◆ WHAT IS ASKED
• a. Answer these questions from the ONNX Runtime Gen AI guide, one per line:
(i) Whose permission is needed to access the Llama2 checkpoints?
(ii) Which pip command installs the ONNX Runtime Gen AI package?
(iii) What value does the quantization command give for --seq_len?
• b. Decide whether each statement agrees with the ONNX Runtime Gen AI guide. Answer yes or no, and quote the words that settle it.
(i) The tool comes with a Model Builder for exporting models to the ONNX format.
(ii) The quantization uses FP32 activations.
(iii) The quantization configuration is symmetric.
• c. Continue the ONNX Runtime Gen AI guide from the point where it stops.

◆ EXTRACT
** start **

ONNX Runtime Gen AI (OGA) offers an end-to-end pipeline for working with ONNX models, including inference using ONNX Runtime, logits processing, search and sampling, and key-value (KV) cache management. For detailed documentation, visit the ONNX Runtime Gen AI Documentation. The tool includes a Model Builder that facilitates exporting models to the ONNX format.

Preparation#

Model Preparation#

To use Llama2 models, download the HF Llama2 checkpoint. Access to these checkpoints requires a permission request to Meta. For more information, refer to the Llama2 page on Huggingface. Once permission is granted, download the checkpoint and save it to the <llama checkpoint folder>.

ONNX Runtime Gen AI (OGA) Installation#

Install the ONNX Runtime Gen AI package using pip:

pip install onnxruntime-genai

Quark UINT4 Quantization with AWQ#

Quantization Configuration: AWQ / Group 128 / Asymmetric / FP16 activations

Use the following command to quantize the model:

python3 quantize_quark.py --model_dir <llama checkpoint folder> \
                          --output_dir <quantized safetensor output dir> \
                          --quant_scheme w_uint4_per_group_asym \
                          --num_calib_data 128 \
                          --quant_algo awq \
                          --dataset pileval_for_awq_benchmark \
                          --seq_len 512 \
                          --model_export quark_safetensors \
                          --data_type float16 \
                          --custom_mode awq

This will generate a directory containing the safe tensors at the specified <quantized safetensor output dir>.

** end **

◆ STORED ROWS

** start **

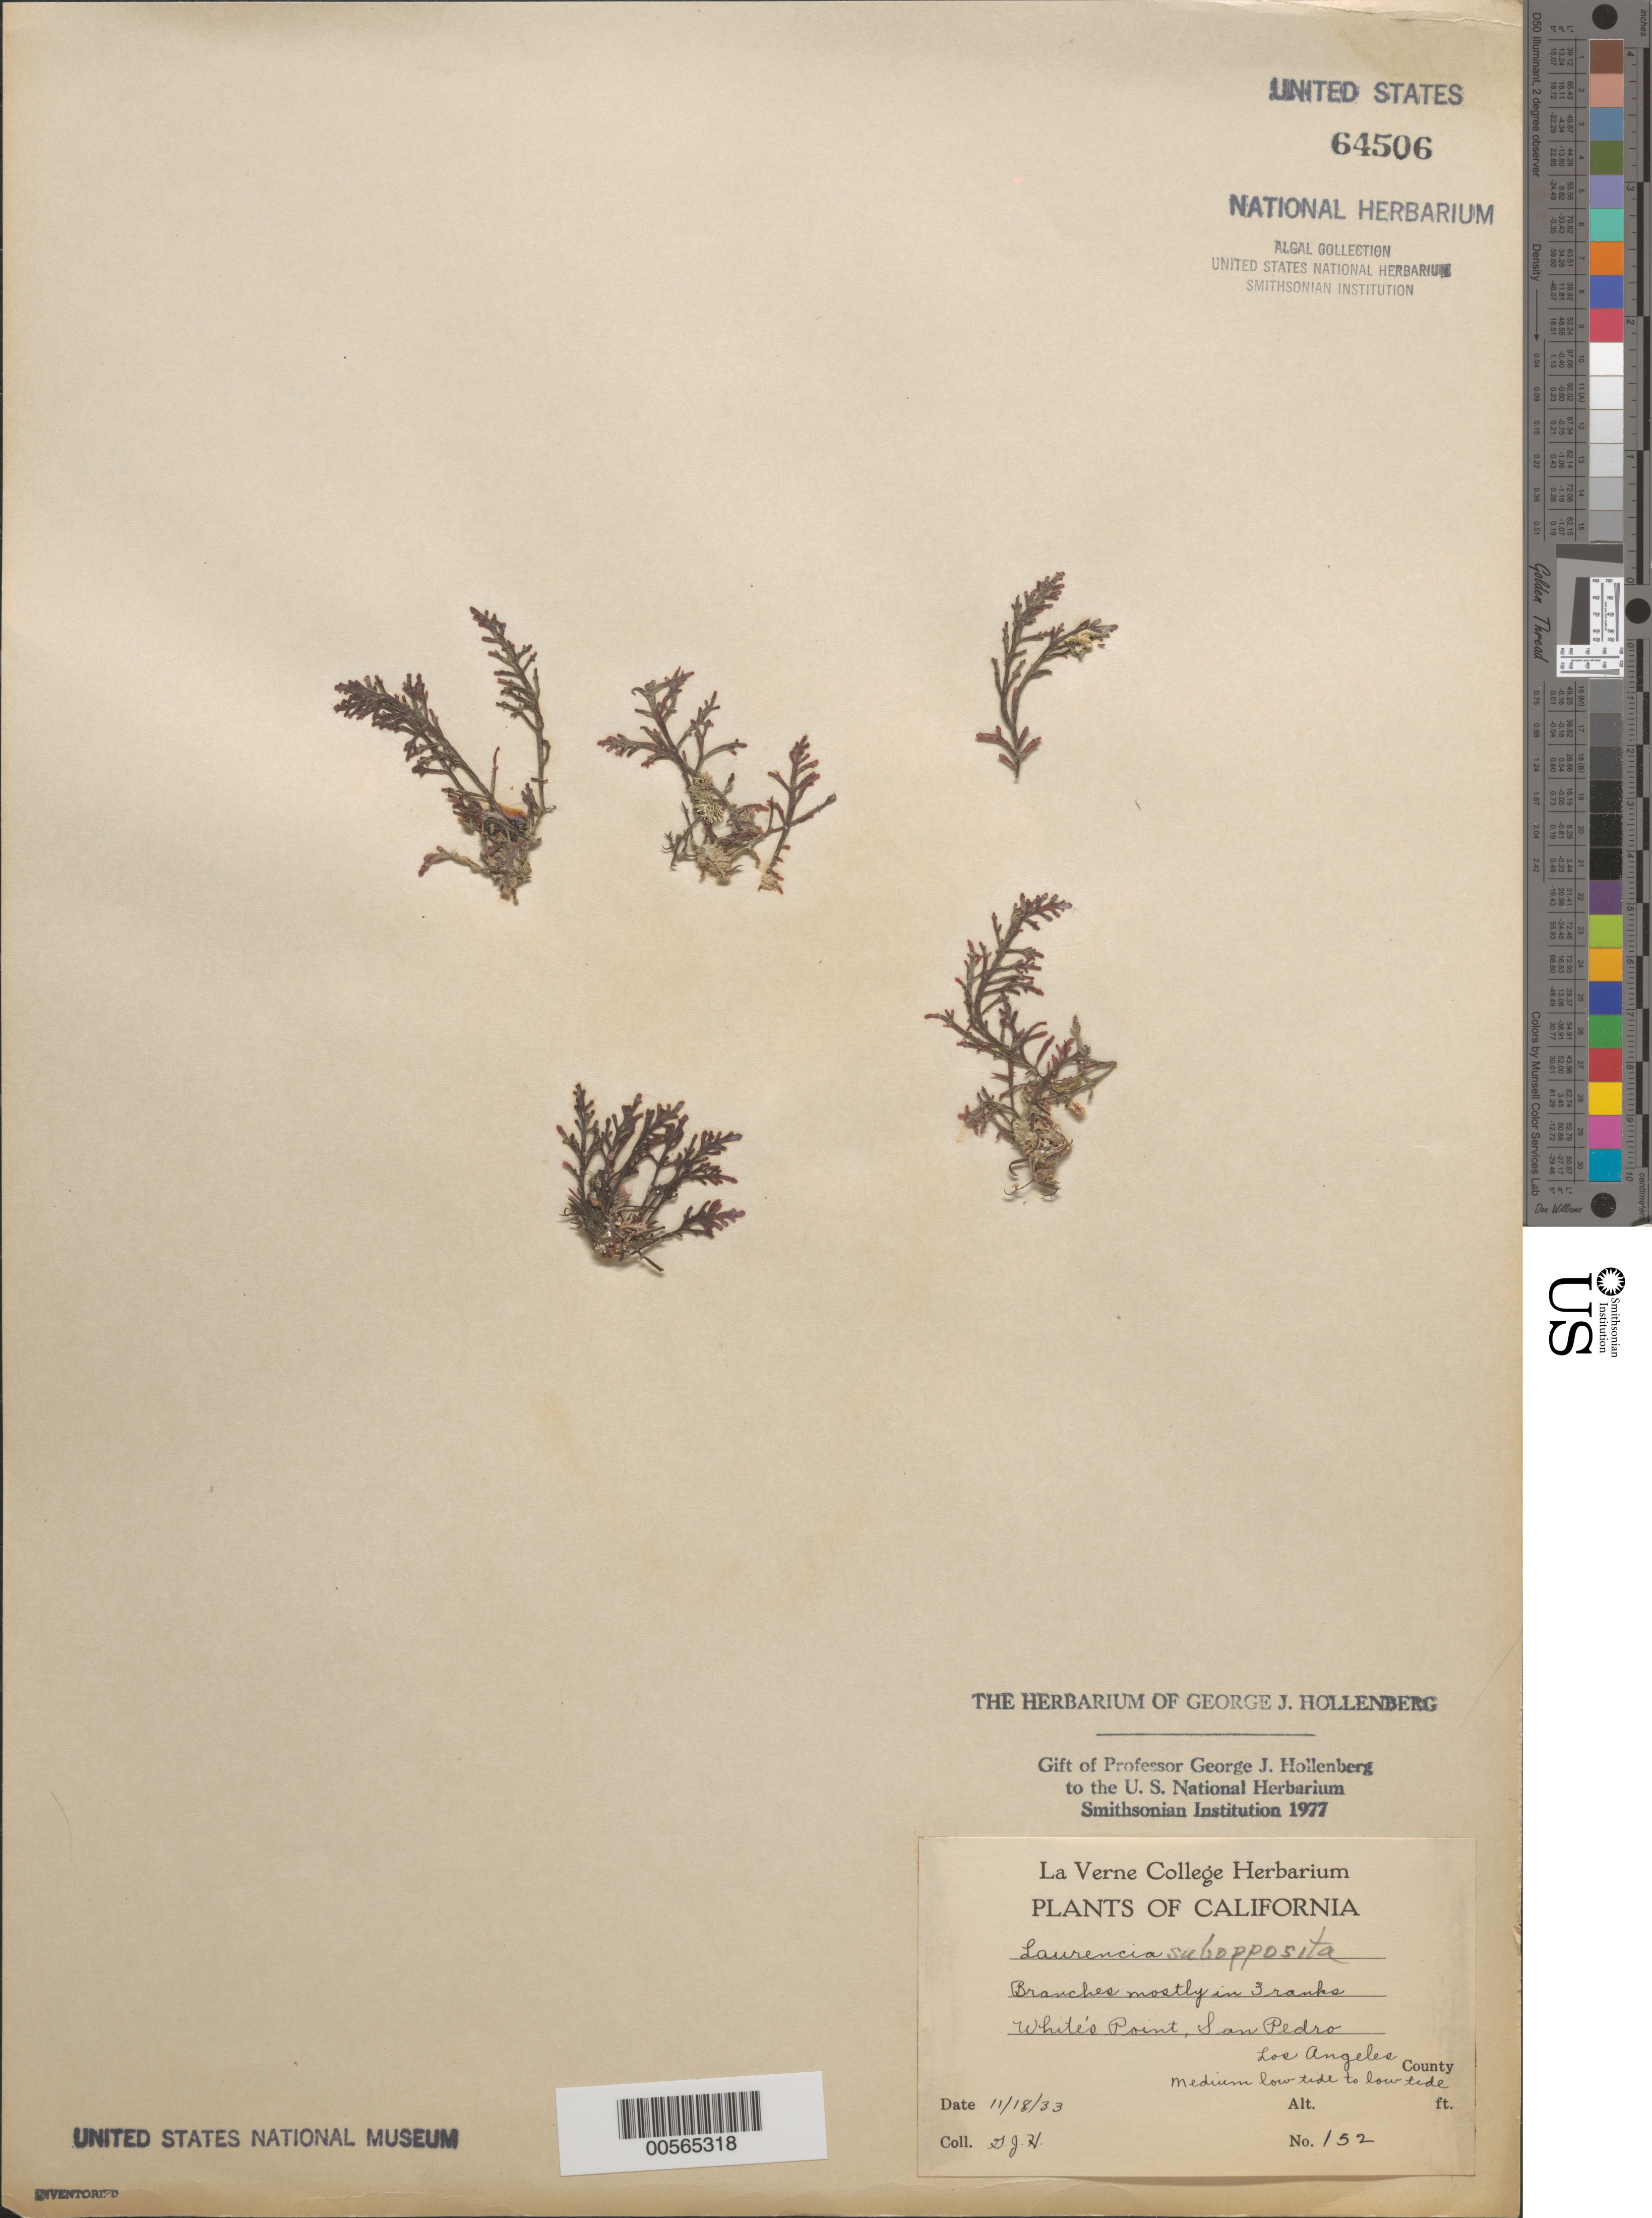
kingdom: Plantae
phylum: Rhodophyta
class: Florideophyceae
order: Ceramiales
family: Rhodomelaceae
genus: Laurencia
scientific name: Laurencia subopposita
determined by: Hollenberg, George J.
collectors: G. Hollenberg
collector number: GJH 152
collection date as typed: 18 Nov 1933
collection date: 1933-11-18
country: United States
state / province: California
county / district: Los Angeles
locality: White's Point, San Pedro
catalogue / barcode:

** end **

◆ OUTPUTS BY TASK
• a.
(i) Meta's
(ii) pip install onnxruntime-genai
(iii) 512

• b.
(i) Yes: "The tool includes a Model Builder that facilitates exporting models to the ONNX format."
(ii) No: "AWQ / Group 128 / Asymmetric / FP16 activations"
(iii) No: "AWQ / Group 128 / Asymmetric / FP16 activations"

• c.
Note

To include the lm_head layer in the quantization process, add the –exclude_layers flag. This overrides the default behavior of excluding the lm_head layer.

Note

To quantize the model for BF16 activations, use the –data_type bfloat16 flag.

Note

To specify a group size other than 128, such as 32, use the –group_size 32 flag.

Exporting Using ONNX Runtime Gen AI Model Builder#

To export the quantized model to ONNX format, run the following command:

python3 -m onnxruntime_genai.models.builder \
        -i <quantized safetensor output dir> \
        -o <quantized onnx model output dir> \
        -p int4 \
        -e dml

Note

The activation data type of the ONNX model depends on the combination of the -p (precision) and -e (execution provider) flags. For example:

  • Using -p int4 -e dml will generate an ONNX model with float16 activations prepared for the DML execution provider.

  • To generate an ONNX model with float32 activations, use the -p int4 -e cpu flag.